Which would give you:

 [[1, 2], [3, 4, 5, 6], [7, 8, 9, 10, 11, 12], [13, 14]]

Or in contrast if there were not enough, you could use a couple of approaches to remove empty lists, one an inner generator expression:

from itertools import islice

it = iter(mylist)
slices = [sli for sli in (list(islice(it, 0, i)) for i in seclist) if sli]

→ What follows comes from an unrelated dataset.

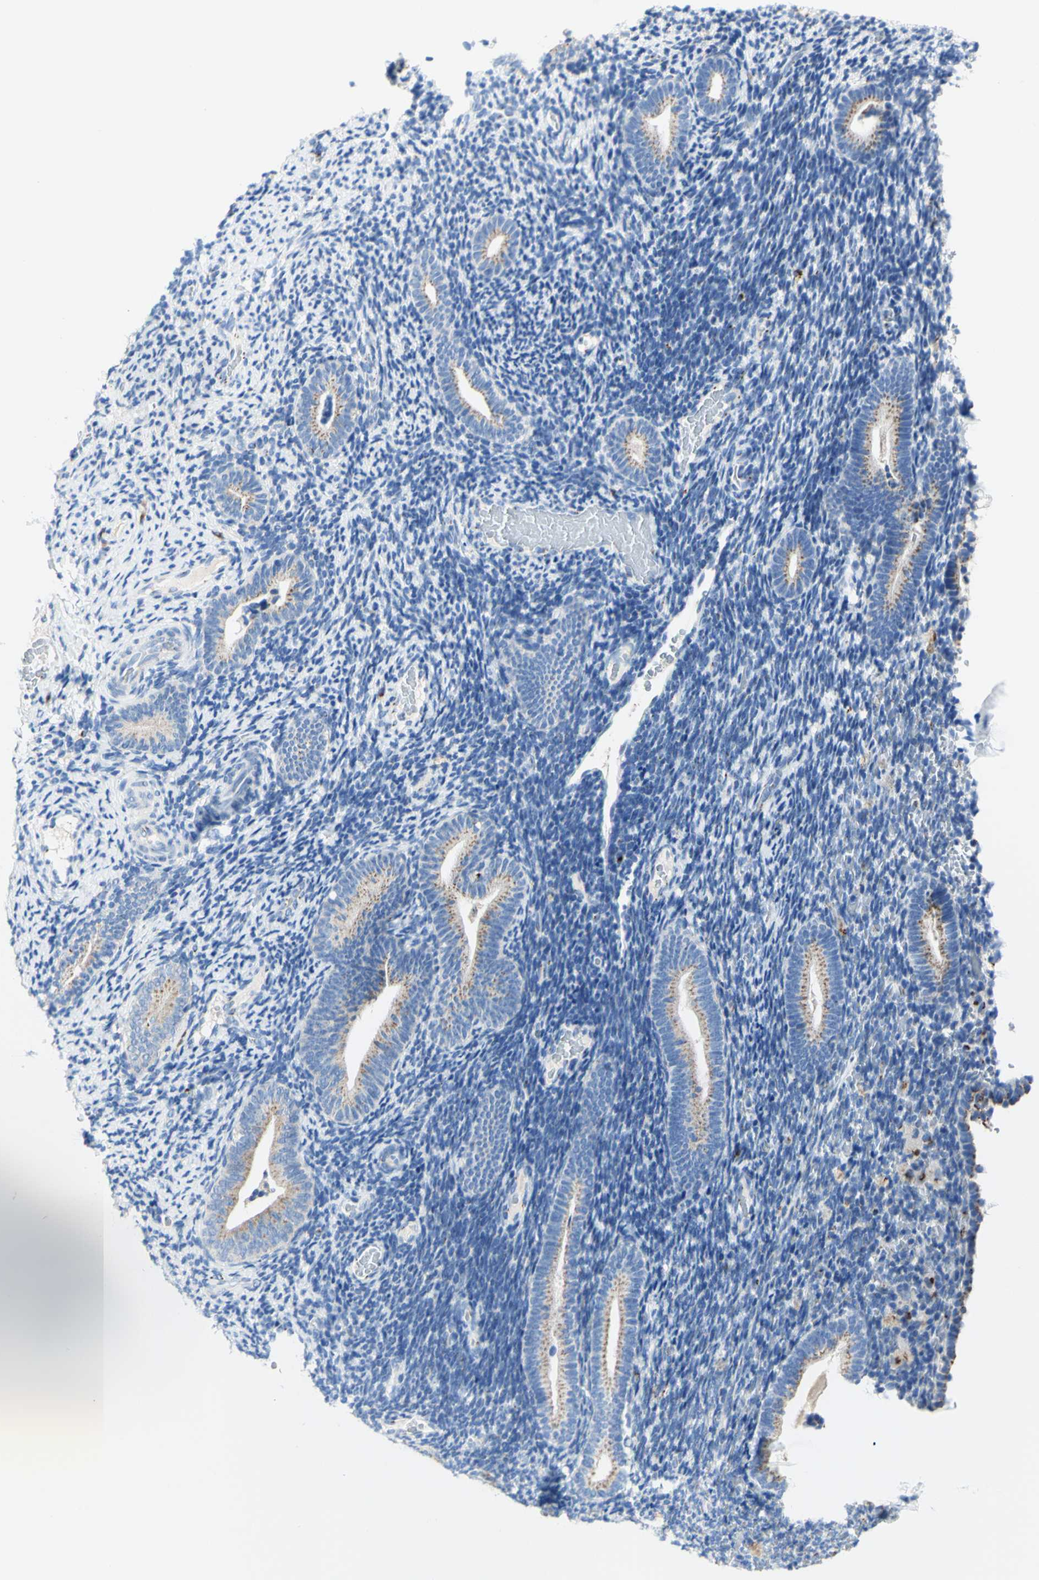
{"staining": {"intensity": "weak", "quantity": "<25%", "location": "cytoplasmic/membranous"}, "tissue": "endometrium", "cell_type": "Cells in endometrial stroma", "image_type": "normal", "snomed": [{"axis": "morphology", "description": "Normal tissue, NOS"}, {"axis": "topography", "description": "Endometrium"}], "caption": "There is no significant expression in cells in endometrial stroma of endometrium. Nuclei are stained in blue.", "gene": "GALNT2", "patient": {"sex": "female", "age": 51}}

Or combine with itertools.takewhile:

 from itertools import islice, takewhile

it = iter(mylist)
slices = list(takewhile(bool, (list(islice(it, 0, i)) for i in seclist)))

Which for:

mylist = [1, 2, 3, 4, 5, 6]
seclist = [2, 4, 6,8]

would give you:

[[1, 2], [3, 4, 5, 6]]

As opposed to:

[[1, 2], [3, 4, 5, 6], [], []]

What you use completely depends on your possible inouts and how you would like to handle the various possibilities.

139

answered Sep 19 '22 12:09

Padraic Cunningham

A numpythonic approach:

>>> lst = [0, 1, 2, 3, 4, 5, 6, 7, 8, 9, 10, 11]
>>> sec = [2, 4, 5]
>>> np.split(lst, np.cumsum(sec))
[array([0, 1]), array([2, 3, 4, 5]), array([ 6,  7,  8,  9, 10]), array([11])]

And here is a Python3.X approach using itertool.accumulate():

>>> lst = [0, 1, 2, 3, 4, 5, 6, 7, 8, 9, 10, 11]
>>> sec = [2,4,6]
>>> from itertools import accumulate
>>> sec = list(accumulate(sec_lst))
>>> sec = [0] + sec + [None] if sec[0] != 0 else sec + [None]
>>> 
>>> [lst[i:j] for i, j in zip(sec, sec[1:])]
[[0, 1], [2, 3, 4, 5], [6, 7, 8, 9, 10], [11]]

answered Sep 20 '22 12:09

Mazdak

Using list-comprehensions together with slicing and sum() function (all basic and built-in tools of python):

mylist = [1,2,3,4,5,6,7,8,9,10]
seclist = [2,4,6]

[mylist[sum(seclist[:i]):sum(seclist[:i+1])] for i in range(len(seclist))]

#output:
[[1, 2], [3, 4, 5, 6], [7, 8, 9, 10]]

If seclist is very long and you wish to be more efficient use numpy.cumsum() first:

import numpy as np
cumlist = np.hstack((0, np.cumsum(seclist)))
[mylist[cumlist[i]:cumlist[i+1]] for i in range(len(cumlist)-1)]

and get the same results

answered Sep 18 '22 12:09

Ohad Eytan

This solution keeps track of how many items you've written. It will crash if the sum of the numbers in the second_list is longer than mylist

total = 0
listChunks = []
for j in range(len(second_list)):
    chunk_mylist = mylist[total:total+second_list[j]]
    listChunks.append(chunk_mylist)
    total += second_list[j]

After running this, listChunks is a list containing sublists with the lengths found in second_list.